• **Task goal**
Your answer should be the records below, repeated exactly as they stand.

Dataset entries:
»»

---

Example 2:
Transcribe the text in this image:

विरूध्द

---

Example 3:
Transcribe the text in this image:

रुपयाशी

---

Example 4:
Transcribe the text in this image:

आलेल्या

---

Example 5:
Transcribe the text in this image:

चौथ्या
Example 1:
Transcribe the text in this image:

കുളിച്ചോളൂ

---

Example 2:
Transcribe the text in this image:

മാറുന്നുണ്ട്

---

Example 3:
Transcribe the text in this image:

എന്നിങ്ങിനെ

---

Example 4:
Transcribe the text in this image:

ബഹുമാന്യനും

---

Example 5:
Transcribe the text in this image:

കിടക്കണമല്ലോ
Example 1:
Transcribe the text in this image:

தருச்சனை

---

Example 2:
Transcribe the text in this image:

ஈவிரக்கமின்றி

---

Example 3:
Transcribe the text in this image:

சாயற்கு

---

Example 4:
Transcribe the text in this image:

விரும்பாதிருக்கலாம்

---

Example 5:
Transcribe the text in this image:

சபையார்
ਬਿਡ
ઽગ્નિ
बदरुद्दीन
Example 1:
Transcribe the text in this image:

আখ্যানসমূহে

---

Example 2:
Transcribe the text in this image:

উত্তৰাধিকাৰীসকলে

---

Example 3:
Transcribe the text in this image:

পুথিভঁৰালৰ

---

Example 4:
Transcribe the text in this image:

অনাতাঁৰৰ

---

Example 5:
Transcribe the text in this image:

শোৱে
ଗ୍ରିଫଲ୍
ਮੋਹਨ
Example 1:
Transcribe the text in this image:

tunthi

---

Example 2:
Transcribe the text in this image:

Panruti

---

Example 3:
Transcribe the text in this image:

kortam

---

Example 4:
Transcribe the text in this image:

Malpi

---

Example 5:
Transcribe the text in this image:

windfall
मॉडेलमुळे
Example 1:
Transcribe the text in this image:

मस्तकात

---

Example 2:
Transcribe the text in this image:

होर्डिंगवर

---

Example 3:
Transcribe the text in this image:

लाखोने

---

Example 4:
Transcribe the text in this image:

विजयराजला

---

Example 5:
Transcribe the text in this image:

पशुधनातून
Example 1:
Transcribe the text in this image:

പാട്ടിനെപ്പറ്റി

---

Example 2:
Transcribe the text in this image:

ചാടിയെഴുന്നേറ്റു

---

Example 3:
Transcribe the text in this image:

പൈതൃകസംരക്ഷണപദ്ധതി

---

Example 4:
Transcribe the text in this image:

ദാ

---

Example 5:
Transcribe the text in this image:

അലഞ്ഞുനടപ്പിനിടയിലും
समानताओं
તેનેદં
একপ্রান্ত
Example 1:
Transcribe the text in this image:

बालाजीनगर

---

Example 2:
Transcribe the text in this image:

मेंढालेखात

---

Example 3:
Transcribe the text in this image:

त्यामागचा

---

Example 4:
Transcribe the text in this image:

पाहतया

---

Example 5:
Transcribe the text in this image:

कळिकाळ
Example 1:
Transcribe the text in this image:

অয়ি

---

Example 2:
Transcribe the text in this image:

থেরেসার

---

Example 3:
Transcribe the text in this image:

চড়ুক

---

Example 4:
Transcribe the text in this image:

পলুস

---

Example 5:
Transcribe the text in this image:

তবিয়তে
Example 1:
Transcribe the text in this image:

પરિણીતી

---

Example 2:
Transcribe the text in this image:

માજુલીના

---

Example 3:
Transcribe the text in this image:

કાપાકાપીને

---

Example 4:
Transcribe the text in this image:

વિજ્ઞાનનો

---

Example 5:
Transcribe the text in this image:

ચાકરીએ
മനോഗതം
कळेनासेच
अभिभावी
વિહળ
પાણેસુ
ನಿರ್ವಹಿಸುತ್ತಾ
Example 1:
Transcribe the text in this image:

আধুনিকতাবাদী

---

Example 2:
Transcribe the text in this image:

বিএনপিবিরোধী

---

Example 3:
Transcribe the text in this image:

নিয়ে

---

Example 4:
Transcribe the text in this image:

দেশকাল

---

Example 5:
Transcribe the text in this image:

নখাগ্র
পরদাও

««

• **Reply**
---

Example 2:
Transcribe the text in this image:

विरूध्द

---

Example 3:
Transcribe the text in this image:

रुपयाशी

---

Example 4:
Transcribe the text in this image:

आलेल्या

---

Example 5:
Transcribe the text in this image:

चौथ्या
Example 1:
Transcribe the text in this image:

കുളിച്ചോളൂ

---

Example 2:
Transcribe the text in this image:

മാറുന്നുണ്ട്

---

Example 3:
Transcribe the text in this image:

എന്നിങ്ങിനെ

---

Example 4:
Transcribe the text in this image:

ബഹുമാന്യനും

---

Example 5:
Transcribe the text in this image:

കിടക്കണമല്ലോ
Example 1:
Transcribe the text in this image:

தருச்சனை

---

Example 2:
Transcribe the text in this image:

ஈவிரக்கமின்றி

---

Example 3:
Transcribe the text in this image:

சாயற்கு

---

Example 4:
Transcribe the text in this image:

விரும்பாதிருக்கலாம்

---

Example 5:
Transcribe the text in this image:

சபையார்
ਬਿਡ
ઽગ્નિ
बदरुद्दीन
Example 1:
Transcribe the text in this image:

আখ্যানসমূহে

---

Example 2:
Transcribe the text in this image:

উত্তৰাধিকাৰীসকলে

---

Example 3:
Transcribe the text in this image:

পুথিভঁৰালৰ

---

Example 4:
Transcribe the text in this image:

অনাতাঁৰৰ

---

Example 5:
Transcribe the text in this image:

শোৱে
ଗ୍ରିଫଲ୍
ਮੋਹਨ
Example 1:
Transcribe the text in this image:

tunthi

---

Example 2:
Transcribe the text in this image:

Panruti

---

Example 3:
Transcribe the text in this image:

kortam

---

Example 4:
Transcribe the text in this image:

Malpi

---

Example 5:
Transcribe the text in this image:

windfall
मॉडेलमुळे
Example 1:
Transcribe the text in this image:

मस्तकात

---

Example 2:
Transcribe the text in this image:

होर्डिंगवर

---

Example 3:
Transcribe the text in this image:

लाखोने

---

Example 4:
Transcribe the text in this image:

विजयराजला

---

Example 5:
Transcribe the text in this image:

पशुधनातून
Example 1:
Transcribe the text in this image:

പാട്ടിനെപ്പറ്റി

---

Example 2:
Transcribe the text in this image:

ചാടിയെഴുന്നേറ്റു

---

Example 3:
Transcribe the text in this image:

പൈതൃകസംരക്ഷണപദ്ധതി

---

Example 4:
Transcribe the text in this image:

ദാ

---

Example 5:
Transcribe the text in this image:

അലഞ്ഞുനടപ്പിനിടയിലും
समानताओं
તેનેદં
একপ্রান্ত
Example 1:
Transcribe the text in this image:

बालाजीनगर

---

Example 2:
Transcribe the text in this image:

मेंढालेखात

---

Example 3:
Transcribe the text in this image:

त्यामागचा

---

Example 4:
Transcribe the text in this image:

पाहतया

---

Example 5:
Transcribe the text in this image:

कळिकाळ
Example 1:
Transcribe the text in this image:

অয়ি

---

Example 2:
Transcribe the text in this image:

থেরেসার

---

Example 3:
Transcribe the text in this image:

চড়ুক

---

Example 4:
Transcribe the text in this image:

পলুস

---

Example 5:
Transcribe the text in this image:

তবিয়তে
Example 1:
Transcribe the text in this image:

પરિણીતી

---

Example 2:
Transcribe the text in this image:

માજુલીના

---

Example 3:
Transcribe the text in this image:

કાપાકાપીને

---

Example 4:
Transcribe the text in this image:

વિજ્ઞાનનો

---

Example 5:
Transcribe the text in this image:

ચાકરીએ
മനോഗതം
कळेनासेच
अभिभावी
વિહળ
પાણેસુ
ನಿರ್ವಹಿಸುತ್ತಾ
Example 1:
Transcribe the text in this image:

আধুনিকতাবাদী

---

Example 2:
Transcribe the text in this image:

বিএনপিবিরোধী

---

Example 3:
Transcribe the text in this image:

নিয়ে

---

Example 4:
Transcribe the text in this image:

দেশকাল

---

Example 5:
Transcribe the text in this image:

নখাগ্র
পরদাও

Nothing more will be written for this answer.